Danielle Winterton explores the implications and exasperations of Amos Oz’s introspective meta-fictional novel, Rhyming Life and Death, by using some of the author’s same “literature of interruption” techniques. In the process, she interrupts herself with a biographical interlude in which she reveals some of the inner operations of Post editorial workflow.

“Post Local Harvest: Coconut Polenta Pudding,” Katie Church

As the figurehead of Full Plate Collective, Katie Church works tirelessly to deliver what was voted Ithaca’s best CSA share to members each week throughout most of the year. The Post was lucky enough to secure some of her practical advice on how to cook up the contents of the weekly box with fun and tasty recipes. Blending refinement and flair with valuable know-how, Church made farm-cooking elegant and easy for her readers.

[Data for review]
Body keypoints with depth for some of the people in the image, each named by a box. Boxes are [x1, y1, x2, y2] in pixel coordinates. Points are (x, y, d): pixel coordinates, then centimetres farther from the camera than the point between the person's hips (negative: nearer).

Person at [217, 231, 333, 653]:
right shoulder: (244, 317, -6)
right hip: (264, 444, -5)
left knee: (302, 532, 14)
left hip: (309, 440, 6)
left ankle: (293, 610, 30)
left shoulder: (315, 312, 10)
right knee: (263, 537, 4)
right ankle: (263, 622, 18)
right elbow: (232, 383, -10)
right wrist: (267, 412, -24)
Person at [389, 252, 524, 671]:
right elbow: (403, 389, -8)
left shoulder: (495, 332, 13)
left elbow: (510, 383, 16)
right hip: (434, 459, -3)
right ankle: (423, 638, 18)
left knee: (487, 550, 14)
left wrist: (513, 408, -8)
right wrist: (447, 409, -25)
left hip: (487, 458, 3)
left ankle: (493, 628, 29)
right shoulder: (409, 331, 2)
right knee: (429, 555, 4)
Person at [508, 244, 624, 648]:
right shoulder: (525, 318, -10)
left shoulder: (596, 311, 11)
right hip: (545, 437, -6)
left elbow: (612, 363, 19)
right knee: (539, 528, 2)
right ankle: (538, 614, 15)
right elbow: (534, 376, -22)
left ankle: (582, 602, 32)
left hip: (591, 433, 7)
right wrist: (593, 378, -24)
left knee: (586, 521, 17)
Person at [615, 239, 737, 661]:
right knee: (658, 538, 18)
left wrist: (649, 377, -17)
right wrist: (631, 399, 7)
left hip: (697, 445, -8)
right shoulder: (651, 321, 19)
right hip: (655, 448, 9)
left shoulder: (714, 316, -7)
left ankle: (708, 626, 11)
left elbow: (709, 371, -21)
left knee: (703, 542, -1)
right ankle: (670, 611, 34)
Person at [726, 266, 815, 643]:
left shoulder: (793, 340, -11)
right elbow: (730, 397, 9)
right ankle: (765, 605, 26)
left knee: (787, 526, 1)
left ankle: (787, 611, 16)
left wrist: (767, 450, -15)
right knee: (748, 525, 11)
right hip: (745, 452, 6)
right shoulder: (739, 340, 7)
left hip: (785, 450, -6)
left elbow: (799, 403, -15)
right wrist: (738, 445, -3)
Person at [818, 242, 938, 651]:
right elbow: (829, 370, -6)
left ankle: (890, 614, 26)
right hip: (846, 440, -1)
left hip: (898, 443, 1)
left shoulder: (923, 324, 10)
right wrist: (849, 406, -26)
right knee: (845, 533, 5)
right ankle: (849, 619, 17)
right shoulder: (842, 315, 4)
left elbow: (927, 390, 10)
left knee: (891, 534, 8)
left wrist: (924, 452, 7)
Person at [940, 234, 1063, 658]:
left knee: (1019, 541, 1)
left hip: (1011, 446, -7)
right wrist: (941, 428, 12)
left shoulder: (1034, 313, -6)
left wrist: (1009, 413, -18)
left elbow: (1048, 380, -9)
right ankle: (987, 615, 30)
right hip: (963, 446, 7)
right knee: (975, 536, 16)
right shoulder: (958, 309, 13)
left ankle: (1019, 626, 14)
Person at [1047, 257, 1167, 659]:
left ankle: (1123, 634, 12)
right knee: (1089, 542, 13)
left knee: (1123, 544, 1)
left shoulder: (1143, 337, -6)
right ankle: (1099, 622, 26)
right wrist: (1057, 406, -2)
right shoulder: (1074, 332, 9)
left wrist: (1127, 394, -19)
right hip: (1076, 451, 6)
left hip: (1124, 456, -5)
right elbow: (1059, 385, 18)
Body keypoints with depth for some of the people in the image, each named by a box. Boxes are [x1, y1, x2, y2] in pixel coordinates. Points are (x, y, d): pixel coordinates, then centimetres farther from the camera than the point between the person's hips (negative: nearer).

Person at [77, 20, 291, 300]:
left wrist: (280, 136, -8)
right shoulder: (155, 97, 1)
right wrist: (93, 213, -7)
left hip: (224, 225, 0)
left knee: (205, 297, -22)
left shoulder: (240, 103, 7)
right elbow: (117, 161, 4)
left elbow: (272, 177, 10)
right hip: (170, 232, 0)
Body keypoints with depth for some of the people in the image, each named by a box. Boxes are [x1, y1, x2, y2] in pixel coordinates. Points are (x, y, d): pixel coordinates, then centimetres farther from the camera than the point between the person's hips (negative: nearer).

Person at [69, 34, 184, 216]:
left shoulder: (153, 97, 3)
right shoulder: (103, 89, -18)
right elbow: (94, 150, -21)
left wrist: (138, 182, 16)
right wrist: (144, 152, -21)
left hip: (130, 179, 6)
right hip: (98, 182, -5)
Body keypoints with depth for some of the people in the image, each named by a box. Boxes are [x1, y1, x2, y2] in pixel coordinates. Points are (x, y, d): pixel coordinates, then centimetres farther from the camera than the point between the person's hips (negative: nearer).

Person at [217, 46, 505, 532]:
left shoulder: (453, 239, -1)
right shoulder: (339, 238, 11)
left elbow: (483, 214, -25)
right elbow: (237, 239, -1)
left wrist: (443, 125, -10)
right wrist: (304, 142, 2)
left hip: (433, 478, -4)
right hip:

[Work order A]
In the text about Post contributors, what was Katie Church's CSA share voted?
[Work order B]
Pick up the text about Post contributors after its last sentence and continue it.

[Expected output A]
Ithaca's best CSA share.

[Expected output B]
“Rats with Pancreatic Cancer and Other Fables,” Amelia Sauter

Sauter lends more than a dash of her own wit to enhance that dished up by Sedaris in his visit to the State Theater last spring.

Singular Mythology,” Arthur Whitman

Rich in classification and specific in its latticework of cultural reference, we loved this piece for its lush language and imaginative approach to descriptions of Michiko Itatani’s cosmic themes and shadowy, moonlit horizons.

“Death and the Maiden,” David Nelson Pollock

The post-techno drear/dream-pop duo Crystal Castles’ second LP was widely accepted in critical circles as a significant improvement on the fuzzy electro-punk sound they began mapping out on their first. David Nelson Pollock uses Beach House, Radiohead, Bikini Kill, Sigur Ros, Pavement, and Brian Eno, among others, as touchstones in his discussion of the possibility of political music in a world where allegory is impotent.

“Drink my Words: Facelift,” Amelia Sauter

We chose “Facelift” for its searing and hilarious character portraits, its frank and honest look at a potentially touchy subject (i.e., plastic surgery), and its poignant, bittersweet reflections of a major life milestone: turning the big 40.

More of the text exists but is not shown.